The disorder is quite common in cereal crops following long-term leys, especially where grass silage was intensively cut.
The signs of a potash deficiency include paper-like symptoms on the tips of leaves.
The problem also causes yellowing and chlorosis to the edge and tip of older leaves, with progressive senescence.
Plants may be stunted and exhibit excessive basal tillering.
Significantly, symptoms are not easily distinguished from those resulting from many other causes especially from physiological stress – drought, water-logging, wind, etc.
Potash affects both yield and quality of grain as well as the general health and vigour of the plant.
Cereal crops need as much, if not more, potash than any other nutrient including nitrogen.
Potash is needed in such large amounts because it is the major regulator of solution concentrations throughout the plant.
It controls cell sap content to maintain the turgor of the plant and supports the movement of all materials within the plant.
Potash supply is thus essential for all nutrient uptake by the roots and movement to the leaves for photosynthesis, and for the distribution of sugars and proteins made by the green tissue for plant growth and grain fill.
In the absence of satisfactory potash supply, plants will be poor and stunted, especially in dry seasons.
Physiological stress will be more damaging if potash nutrition is limiting – frost damage will be more severe, waterlogged areas will take longer to recover and plants will wilt earlier and remain flaccid for longer under drought conditions.
Crops will be more susceptible to disease and pests especially where nitrogen and potash availability are imbalanced.

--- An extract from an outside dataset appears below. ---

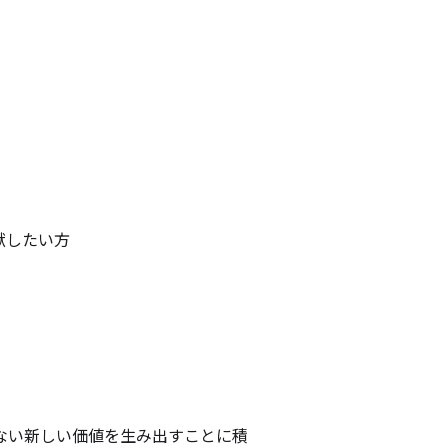
したい方

ない新しい価値を生み出すことに積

This will result in weaker, sappier growth which will contain a higher concentration of soluble nitrogen compounds and simple carbohydrates providing a readily available food source and attractive focus for pathogens.
Thinner cell walls with less mechanical resistance to predators may also result from potassium shortage.
A review of over 1,000 cereal trials found that, where potash levels were low and out of balance with nitrogen supply, application of potash reduced disease and bacterial infections in over 70% of cases.
Cereals require a balance of nitrogen and potash to obtain full yield response to applied nitrogen.
Careful optimisation of nitrogen is a waste of time if potash supplies are not adequate. Both the level of yield and the shape of the nitrogen response curve are totally altered by potash limitations.
If potash supply is limiting, the uptake and utilisation of nitrogen will be restricted.
If soluble forms of nitrogen remain in the soil and are not taken up, there is increased risk of leaching when through-drainage occurs. Ready availability of both nutrients at peak crop demand helps the uptake of the large requirements of nitrogen and potash.